On Saturday, September 13th, 2014, my long term boyfriend and I got engaged. *Cue collective, “about damn time!”* While I am very excited, I’m also apprehensive to tell people, mainly because of how it happened.
There was no fumbling with words, no shaking, and no tears. We weren’t at a restaurant for dinner, we didn’t go on some magical carriage ride, and no one got down on one knee. There was no ring, and he wasn’t even the one who asked.
Let me set the scene up for you.
We were in the car driving to Charlotte to visit our families and pick some stuff up from his parents’ house. I had to get a boot put on my foot because of a stress fracture the day before, so I was uncomfortable with this piece of medical equipment wrapped around my foot and the bruises under my armpits from my crutches. Tim had been extremely supportive and helpful the day before, and it made me think about all of the other times he had been there for me. When I was throwing up because I drank too much the night before (silly college mistakes). When my aunt was slowly dying during Christmas and he visited her almost everyday; even though, I was down in Charlotte. All those nights I woke up kicking and screaming with panic attacks, and he’d stay up and calm me down. Thinking about that in the car had only furthered my belief that I was going to spend the rest of my life with him. I wanted him to know that.

Stored items:

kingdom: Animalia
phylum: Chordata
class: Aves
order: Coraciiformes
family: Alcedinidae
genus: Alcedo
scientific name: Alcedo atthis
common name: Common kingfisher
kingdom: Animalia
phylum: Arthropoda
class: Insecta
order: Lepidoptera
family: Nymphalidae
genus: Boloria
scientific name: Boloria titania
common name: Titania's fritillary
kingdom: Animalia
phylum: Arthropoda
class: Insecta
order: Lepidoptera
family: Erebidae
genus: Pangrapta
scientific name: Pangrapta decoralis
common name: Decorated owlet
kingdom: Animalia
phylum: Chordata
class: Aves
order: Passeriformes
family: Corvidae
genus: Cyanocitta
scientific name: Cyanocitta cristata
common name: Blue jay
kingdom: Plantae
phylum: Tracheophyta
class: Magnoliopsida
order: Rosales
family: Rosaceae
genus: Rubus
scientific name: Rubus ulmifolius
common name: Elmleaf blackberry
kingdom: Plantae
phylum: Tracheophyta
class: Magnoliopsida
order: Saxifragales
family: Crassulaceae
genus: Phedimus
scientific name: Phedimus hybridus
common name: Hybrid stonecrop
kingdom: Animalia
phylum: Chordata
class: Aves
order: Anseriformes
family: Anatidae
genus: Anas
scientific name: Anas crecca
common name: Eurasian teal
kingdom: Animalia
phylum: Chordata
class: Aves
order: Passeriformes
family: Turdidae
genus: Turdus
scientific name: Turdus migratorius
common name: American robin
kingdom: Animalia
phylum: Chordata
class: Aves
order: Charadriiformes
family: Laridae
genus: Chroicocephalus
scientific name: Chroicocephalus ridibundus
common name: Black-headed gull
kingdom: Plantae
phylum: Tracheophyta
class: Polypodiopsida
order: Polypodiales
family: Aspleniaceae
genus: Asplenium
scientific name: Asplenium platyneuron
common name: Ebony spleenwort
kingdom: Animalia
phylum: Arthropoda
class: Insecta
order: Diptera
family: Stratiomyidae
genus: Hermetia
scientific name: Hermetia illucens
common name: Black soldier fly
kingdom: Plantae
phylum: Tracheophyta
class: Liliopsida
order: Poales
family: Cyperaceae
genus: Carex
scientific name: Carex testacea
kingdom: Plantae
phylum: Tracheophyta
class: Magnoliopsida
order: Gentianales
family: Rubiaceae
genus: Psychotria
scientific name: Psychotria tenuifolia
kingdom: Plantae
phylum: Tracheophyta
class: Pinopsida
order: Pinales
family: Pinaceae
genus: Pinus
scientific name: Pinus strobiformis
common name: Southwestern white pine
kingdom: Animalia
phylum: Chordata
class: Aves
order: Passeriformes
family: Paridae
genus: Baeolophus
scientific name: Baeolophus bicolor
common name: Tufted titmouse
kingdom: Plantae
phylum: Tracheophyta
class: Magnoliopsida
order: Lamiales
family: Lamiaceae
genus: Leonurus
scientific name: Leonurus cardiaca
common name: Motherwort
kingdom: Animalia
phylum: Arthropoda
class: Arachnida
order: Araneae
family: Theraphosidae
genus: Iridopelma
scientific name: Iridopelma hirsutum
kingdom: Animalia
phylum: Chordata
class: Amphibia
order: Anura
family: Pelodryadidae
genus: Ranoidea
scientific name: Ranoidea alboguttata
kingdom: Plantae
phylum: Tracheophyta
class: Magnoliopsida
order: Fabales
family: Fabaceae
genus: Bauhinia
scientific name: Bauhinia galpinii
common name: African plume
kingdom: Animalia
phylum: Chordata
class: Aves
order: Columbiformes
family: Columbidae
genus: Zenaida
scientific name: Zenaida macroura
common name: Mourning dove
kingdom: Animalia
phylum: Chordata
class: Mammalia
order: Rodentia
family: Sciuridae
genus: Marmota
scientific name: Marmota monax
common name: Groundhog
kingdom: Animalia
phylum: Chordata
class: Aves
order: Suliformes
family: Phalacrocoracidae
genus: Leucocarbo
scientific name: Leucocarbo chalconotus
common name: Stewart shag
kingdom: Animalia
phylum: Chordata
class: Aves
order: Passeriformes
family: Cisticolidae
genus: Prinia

THINGS TO DO:
A) In the engagement story, why did the writer have to wear a boot on one foot?
B) Write the next part of the engagement story, picking up right after its last sentence.

ANSWERS GIVEN:
A) The writer had a stress fracture.

B)
So, I asked him. In the car. On the way to Charlotte.
I think at first he thought I was kidding because he chuckled and said, “Okay.” We started joking about it, and how we needed to tell our parents when we got down to Charlotte, and it finally sunk in, and we were happy.
We told our parents, of course. Tim’s family was extremely thrilled for the both of us. They smiled and cheered and congratulated us.
My family, was a different story. I told them, and they stared at me with this dumbfounded expression plastered to their faces. Then they found out I asked and gave Tim hell for it. Now, my family likes Tim, so their reactions were not what I was expecting. Also, who cares that I asked? Tim’s family didn’t care at all, but my family? It was like I brought up a sensitive topic like abortion.
I’m proud of my decision. If I want something, I’ll get it myself. I don’t like romance, I don’t like tears, and I don’t like cheesy moments. This was something I wanted. I don’t care that I asked. I don’t care that I asked in a car. I don’t care that we don’t have a ring.
The wedding isn’t for another two years at least. Tim needs to finish school, and we both need to get better jobs.
I’m happy that he and I are planning on a future together.
I’m happy that this wasn’t a normal engagement.
What was your engagement like? If you’re not engaged/married, what do you plan on your engagement being like? As always answer in the comments!